Colecção – O templo do deus Whisky

A paixão de Alfredo Gonçalves pelo whisky vem desde os seus tempos em Angola, quando começou a juntar garrafas que trazia das muitas viagens ao estrangeiro. Décadas de dedicação criaram um espólio notável do que se vai destilando pelo mundo. Hoje, em Lisboa, mora uma das maiores colecções privadas do planeta de garrafas e artigos ligados ao whisky.

Texto: Luís Francisco
Fotos: Ricardo Gomez

A 20 de Dezembro de 2005, o Livro Guinness dos Recordes emitiu um certificado: “Alfredo Gonçalves, de Lisboa, Portugal, juntou 10.500 garrafas de whisky diferentes e dos mais diversos formatos. A sua colecção está aberta ao público na sua loja Whisky & Co, em Lisboa, Portugal.” Quase década e meia depois, o número de garrafas subiu para perto das 13.000 e, apesar a de entidade que regista os recordes não ter respondido em tempo útil ao pedido de esclarecimento enviado pela “Grandes Escolhas”, esta é, certamente, uma das maiores colecções privadas de garrafas de whisky no mundo.
Alfredo, com 90 anos, continua a frequentar o templo dedicado à bebida que sempre foi a sua paixão, mas a condução dos negócios e a gestão do museu estão agora nas mãos dos filhos. O certificado do Guinness de 2005 continua lá, emoldurado, num dos poucos centímetros quadrados de espaço não ocupado por garrafas ou outros artigos alusivos ao whisky. Actualizá-lo implica a elaboração de um novo dossier e essa é uma tarefa que leva o seu tempo… Apesar da ajuda de Alfredo Gonçalves, cuja memória prodigiosa lhe permite desfazer dúvidas e omissões, os filhos ainda estão a “ganhar coragem” para deitarem mãos à tarefa.
Quem o assume é Luísa Gonçalves, que nos recebe nas instalações da Whisky & Co, ali entre o Campo Pequeno e Entrecampos. Quem entra na loja, bem organizada e de visual bem equilibrado entre a funcionalidade moderna e a beleza rústica de elementos tradicionais, mal pode imaginar o que está lá ao fundo, nas salas por trás do balcão. São três divisões, literalmente forradas a whisky… Um local único, belíssimo, de uma magia muito especial. A verdadeira essência da Whisky & Co. Sim, porque o museu não nasceu por causa da loja; o processo foi exactamente o oposto: existe loja porque havia uma colecção.

------------

_Tarefas a realizar_
1. Responda com base no artigo sobre a colecção de whisky:
(a) Em que data o Livro Guinness dos Recordes emitiu o certificado?
(b) Que idade tem Alfredo Gonçalves?
(c) Quantas divisões há nas salas por trás do balcão?
2. Quais são todas as pessoas nomeadas no artigo sobre a colecção de whisky?
3. Reproduza do artigo sobre a colecção de whisky o trecho que começa em "Colecção – O" e continua até "ligados ao whisky.".
Responda só com o que consta no artigo sobre a colecção de whisky.

------------

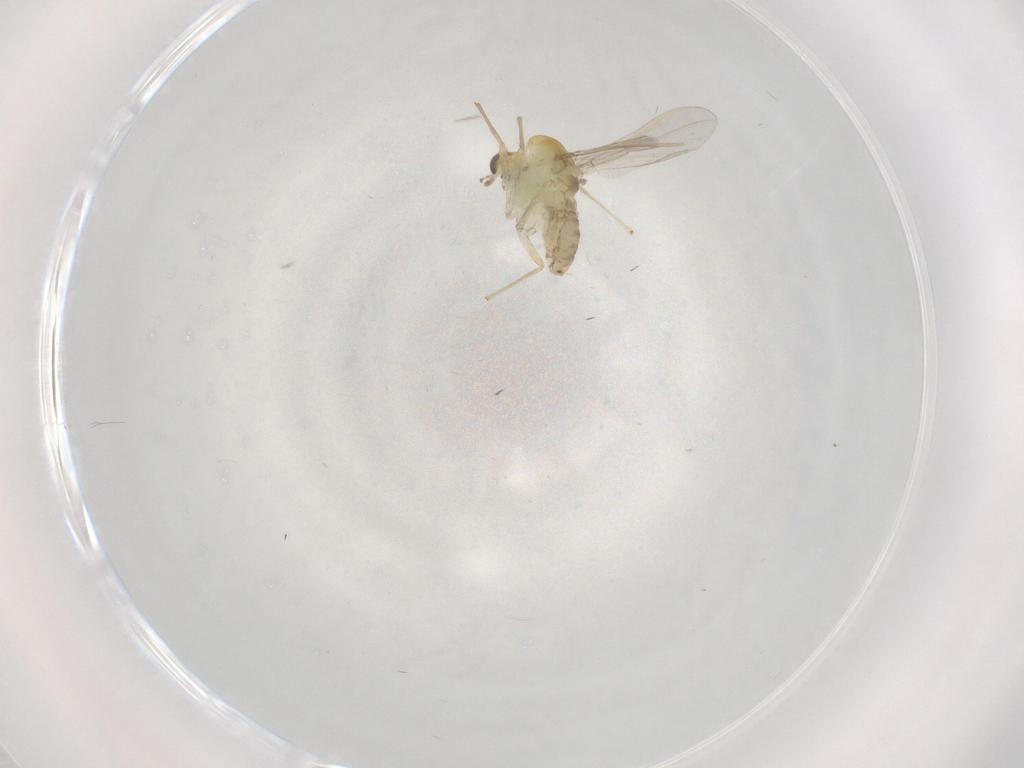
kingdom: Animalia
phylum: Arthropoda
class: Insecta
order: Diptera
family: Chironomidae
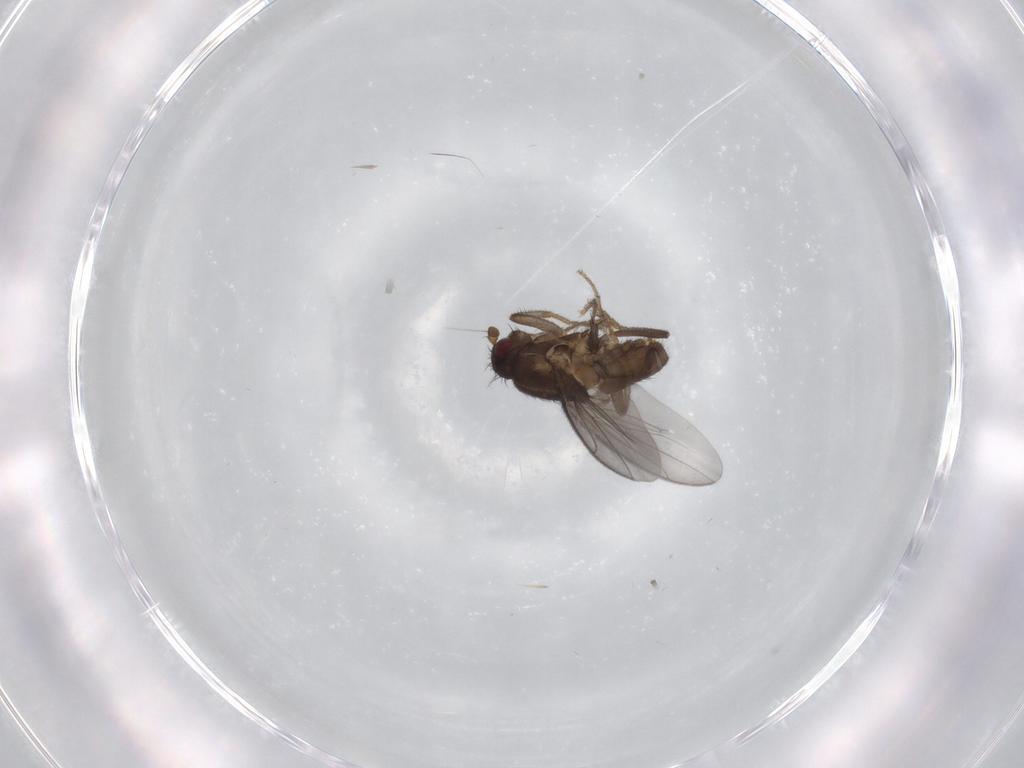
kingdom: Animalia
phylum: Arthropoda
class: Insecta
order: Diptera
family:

------------

_Soluções por tarefa_
1.
(a) A 20 de Dezembro de 2005.
(b) 90 anos.
(c) Três divisões.

2. Alfredo Gonçalves, Luís Francisco, Ricardo Gomez, Luísa Gonçalves

3.
Colecção – O templo do deus Whisky

A paixão de Alfredo Gonçalves pelo whisky vem desde os seus tempos em Angola, quando começou a juntar garrafas que trazia das muitas viagens ao estrangeiro. Décadas de dedicação criaram um espólio notável do que se vai destilando pelo mundo. Hoje, em Lisboa, mora uma das maiores colecções privadas do planeta de garrafas e artigos ligados ao whisky.